Source data:
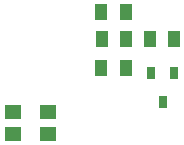
<source format=gbp>
G04*
G04 #@! TF.GenerationSoftware,Altium Limited,Altium Designer,21.4.1 (30)*
G04*
G04 Layer_Color=128*
%FSLAX44Y44*%
%MOMM*%
G71*
G04*
G04 #@! TF.SameCoordinates,1B399950-D3B7-4EFA-8D0F-ABCAEF693611*
G04*
G04*
G04 #@! TF.FilePolarity,Positive*
G04*
G01*
G75*
%ADD34R,1.0000X1.3500*%
%ADD35R,1.4500X1.3000*%
%ADD36R,0.8000X1.0000*%
D34*
X178250Y151000D02*
D03*
X157710D02*
D03*
X157750Y175250D02*
D03*
X178290D02*
D03*
X219270D02*
D03*
X198730D02*
D03*
X178250Y198750D02*
D03*
X157710D02*
D03*
D35*
X82750Y113770D02*
D03*
Y95230D02*
D03*
X112750Y113770D02*
D03*
Y95230D02*
D03*
D36*
X209500Y122000D02*
D03*
X199750Y147000D02*
D03*
X219250D02*
D03*
M02*

</source>
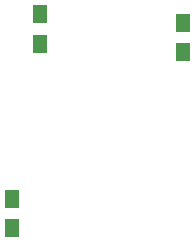
<source format=gbp>
G04 #@! TF.FileFunction,Paste,Bot*
%FSLAX46Y46*%
G04 Gerber Fmt 4.6, Leading zero omitted, Abs format (unit mm)*
G04 Created by KiCad (PCBNEW 4.0.6) date Saturday, October 28, 2017 'PMt' 05:20:16 PM*
%MOMM*%
%LPD*%
G01*
G04 APERTURE LIST*
%ADD10C,0.100000*%
%ADD11R,1.250000X1.500000*%
G04 APERTURE END LIST*
D10*
D11*
X107210000Y-64240000D03*
X107210000Y-66740000D03*
X119300000Y-67430000D03*
X119300000Y-64930000D03*
X104840000Y-82350000D03*
X104840000Y-79850000D03*
M02*

</source>
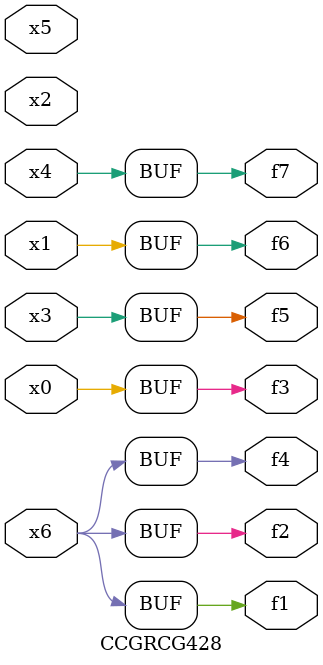
<source format=v>
module CCGRCG428(
	input x0, x1, x2, x3, x4, x5, x6,
	output f1, f2, f3, f4, f5, f6, f7
);
	assign f1 = x6;
	assign f2 = x6;
	assign f3 = x0;
	assign f4 = x6;
	assign f5 = x3;
	assign f6 = x1;
	assign f7 = x4;
endmodule

</source>
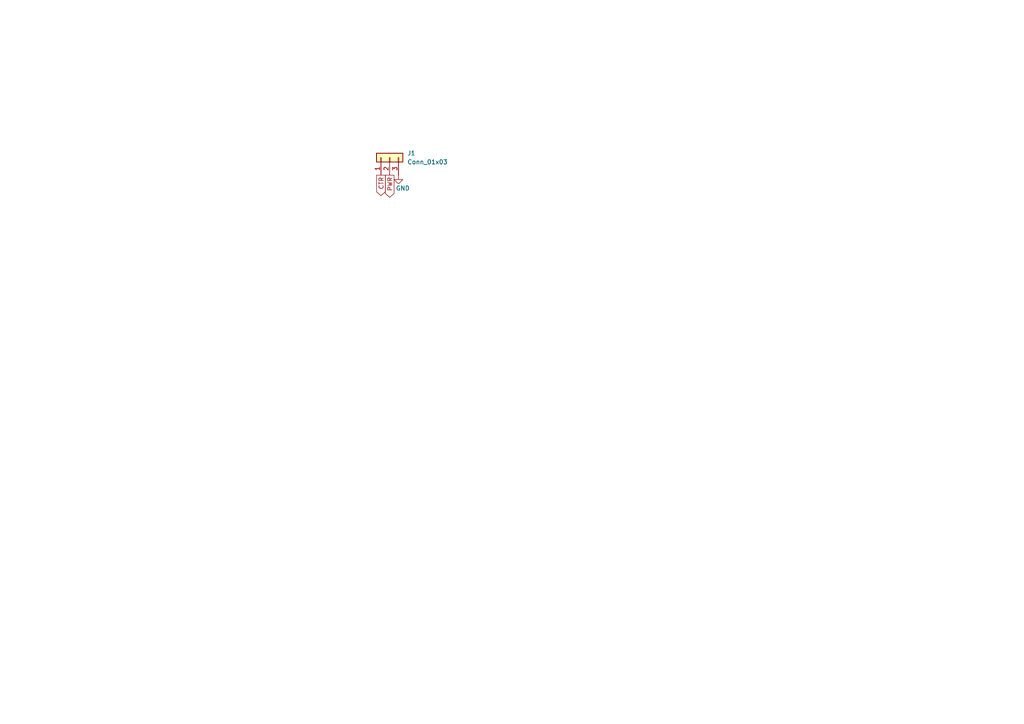
<source format=kicad_sch>
(kicad_sch (version 20211123) (generator eeschema)

  (uuid 32237eae-1a41-446c-9d5e-fceb653a6959)

  (paper "A4")

  (title_block
    (title "Alimentación de la PCB de hoja")
    (date "2023-06-11")
    (company "UC3M")
    (comment 1 "También, se necesita entrada para el modo sleep. ")
    (comment 2 "Se necesita la alimentación para los sensores y la amplificación.")
  )

  (lib_symbols
    (symbol "Connector_Generic:Conn_01x03" (pin_names (offset 1.016) hide) (in_bom yes) (on_board yes)
      (property "Reference" "J" (id 0) (at 0 5.08 0)
        (effects (font (size 1.27 1.27)))
      )
      (property "Value" "Conn_01x03" (id 1) (at 0 -5.08 0)
        (effects (font (size 1.27 1.27)))
      )
      (property "Footprint" "" (id 2) (at 0 0 0)
        (effects (font (size 1.27 1.27)) hide)
      )
      (property "Datasheet" "~" (id 3) (at 0 0 0)
        (effects (font (size 1.27 1.27)) hide)
      )
      (property "ki_keywords" "connector" (id 4) (at 0 0 0)
        (effects (font (size 1.27 1.27)) hide)
      )
      (property "ki_description" "Generic connector, single row, 01x03, script generated (kicad-library-utils/schlib/autogen/connector/)" (id 5) (at 0 0 0)
        (effects (font (size 1.27 1.27)) hide)
      )
      (property "ki_fp_filters" "Connector*:*_1x??_*" (id 6) (at 0 0 0)
        (effects (font (size 1.27 1.27)) hide)
      )
      (symbol "Conn_01x03_1_1"
        (rectangle (start -1.27 -2.413) (end 0 -2.667)
          (stroke (width 0.1524) (type default) (color 0 0 0 0))
          (fill (type none))
        )
        (rectangle (start -1.27 0.127) (end 0 -0.127)
          (stroke (width 0.1524) (type default) (color 0 0 0 0))
          (fill (type none))
        )
        (rectangle (start -1.27 2.667) (end 0 2.413)
          (stroke (width 0.1524) (type default) (color 0 0 0 0))
          (fill (type none))
        )
        (rectangle (start -1.27 3.81) (end 1.27 -3.81)
          (stroke (width 0.254) (type default) (color 0 0 0 0))
          (fill (type background))
        )
        (pin passive line (at -5.08 2.54 0) (length 3.81)
          (name "Pin_1" (effects (font (size 1.27 1.27))))
          (number "1" (effects (font (size 1.27 1.27))))
        )
        (pin passive line (at -5.08 0 0) (length 3.81)
          (name "Pin_2" (effects (font (size 1.27 1.27))))
          (number "2" (effects (font (size 1.27 1.27))))
        )
        (pin passive line (at -5.08 -2.54 0) (length 3.81)
          (name "Pin_3" (effects (font (size 1.27 1.27))))
          (number "3" (effects (font (size 1.27 1.27))))
        )
      )
    )
    (symbol "power:GND" (power) (pin_names (offset 0)) (in_bom yes) (on_board yes)
      (property "Reference" "#PWR" (id 0) (at 0 -6.35 0)
        (effects (font (size 1.27 1.27)) hide)
      )
      (property "Value" "GND" (id 1) (at 0 -3.81 0)
        (effects (font (size 1.27 1.27)))
      )
      (property "Footprint" "" (id 2) (at 0 0 0)
        (effects (font (size 1.27 1.27)) hide)
      )
      (property "Datasheet" "" (id 3) (at 0 0 0)
        (effects (font (size 1.27 1.27)) hide)
      )
      (property "ki_keywords" "power-flag" (id 4) (at 0 0 0)
        (effects (font (size 1.27 1.27)) hide)
      )
      (property "ki_description" "Power symbol creates a global label with name \"GND\" , ground" (id 5) (at 0 0 0)
        (effects (font (size 1.27 1.27)) hide)
      )
      (symbol "GND_0_1"
        (polyline
          (pts
            (xy 0 0)
            (xy 0 -1.27)
            (xy 1.27 -1.27)
            (xy 0 -2.54)
            (xy -1.27 -1.27)
            (xy 0 -1.27)
          )
          (stroke (width 0) (type default) (color 0 0 0 0))
          (fill (type none))
        )
      )
      (symbol "GND_1_1"
        (pin power_in line (at 0 0 270) (length 0) hide
          (name "GND" (effects (font (size 1.27 1.27))))
          (number "1" (effects (font (size 1.27 1.27))))
        )
      )
    )
  )


  (global_label "CTR" (shape output) (at 110.49 50.8 270) (fields_autoplaced)
    (effects (font (size 1.27 1.27)) (justify right))
    (uuid 1fe4375d-caeb-43bc-9188-336e35a45405)
    (property "Intersheet References" "${INTERSHEET_REFS}" (id 0) (at 110.4106 56.7207 90)
      (effects (font (size 1.27 1.27)) (justify right) hide)
    )
  )
  (global_label "PWR" (shape output) (at 113.03 50.8 270) (fields_autoplaced)
    (effects (font (size 1.27 1.27)) (justify right))
    (uuid 50ddec7f-f470-4892-ac29-9d322500a427)
    (property "Intersheet References" "${INTERSHEET_REFS}" (id 0) (at 112.9506 57.2045 90)
      (effects (font (size 1.27 1.27)) (justify right) hide)
    )
  )

  (symbol (lib_id "power:GND") (at 115.57 50.8 0) (unit 1)
    (in_bom yes) (on_board yes)
    (uuid 70337e27-93bd-4d50-8bfd-de6b33639888)
    (property "Reference" "#PWR0101" (id 0) (at 115.57 57.15 0)
      (effects (font (size 1.27 1.27)) hide)
    )
    (property "Value" "GND" (id 1) (at 116.84 54.61 0))
    (property "Footprint" "" (id 2) (at 115.57 50.8 0)
      (effects (font (size 1.27 1.27)) hide)
    )
    (property "Datasheet" "" (id 3) (at 115.57 50.8 0)
      (effects (font (size 1.27 1.27)) hide)
    )
    (pin "1" (uuid 9be0a026-dd15-4ebf-b300-0a0cca13426a))
  )

  (symbol (lib_id "Connector_Generic:Conn_01x03") (at 113.03 45.72 90) (unit 1)
    (in_bom yes) (on_board yes) (fields_autoplaced)
    (uuid b36b7414-222b-4245-89ee-28c46b5c63ed)
    (property "Reference" "J1" (id 0) (at 118.11 44.4499 90)
      (effects (font (size 1.27 1.27)) (justify right))
    )
    (property "Value" "Conn_01x03" (id 1) (at 118.11 46.9899 90)
      (effects (font (size 1.27 1.27)) (justify right))
    )
    (property "Footprint" "Connector_PinHeader_2.54mm:PinHeader_1x03_P2.54mm_Vertical" (id 2) (at 113.03 45.72 0)
      (effects (font (size 1.27 1.27)) hide)
    )
    (property "Datasheet" "~" (id 3) (at 113.03 45.72 0)
      (effects (font (size 1.27 1.27)) hide)
    )
    (pin "1" (uuid 32a60e99-82b0-4a78-9b72-1e3313faa494))
    (pin "2" (uuid 2c5e2749-3f55-4e82-b2a9-a8f5773692fe))
    (pin "3" (uuid 04b60723-aec0-4ec0-93e4-b412a0cd298b))
  )
)

</source>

What to produce:
Above are the records; print exactly the lines from the line with "0)) (in_bom yes) (on_board yes)" to the line with "(uuid 1fe4375d-caeb-43bc-9188-336e35a45405)", including both, and nothing else.

Exercise answer:
    (symbol "power:GND" (power) (pin_names (offset 0)) (in_bom yes) (on_board yes)
      (property "Reference" "#PWR" (id 0) (at 0 -6.35 0)
        (effects (font (size 1.27 1.27)) hide)
      )
      (property "Value" "GND" (id 1) (at 0 -3.81 0)
        (effects (font (size 1.27 1.27)))
      )
      (property "Footprint" "" (id 2) (at 0 0 0)
        (effects (font (size 1.27 1.27)) hide)
      )
      (property "Datasheet" "" (id 3) (at 0 0 0)
        (effects (font (size 1.27 1.27)) hide)
      )
      (property "ki_keywords" "power-flag" (id 4) (at 0 0 0)
        (effects (font (size 1.27 1.27)) hide)
      )
      (property "ki_description" "Power symbol creates a global label with name \"GND\" , ground" (id 5) (at 0 0 0)
        (effects (font (size 1.27 1.27)) hide)
      )
      (symbol "GND_0_1"
        (polyline
          (pts
            (xy 0 0)
            (xy 0 -1.27)
            (xy 1.27 -1.27)
            (xy 0 -2.54)
            (xy -1.27 -1.27)
            (xy 0 -1.27)
          )
          (stroke (width 0) (type default) (color 0 0 0 0))
          (fill (type none))
        )
      )
      (symbol "GND_1_1"
        (pin power_in line (at 0 0 270) (length 0) hide
          (name "GND" (effects (font (size 1.27 1.27))))
          (number "1" (effects (font (size 1.27 1.27))))
        )
      )
    )
  )


  (global_label "CTR" (shape output) (at 110.49 50.8 270) (fields_autoplaced)
    (effects (font (size 1.27 1.27)) (justify right))
    (uuid 1fe4375d-caeb-43bc-9188-336e35a45405)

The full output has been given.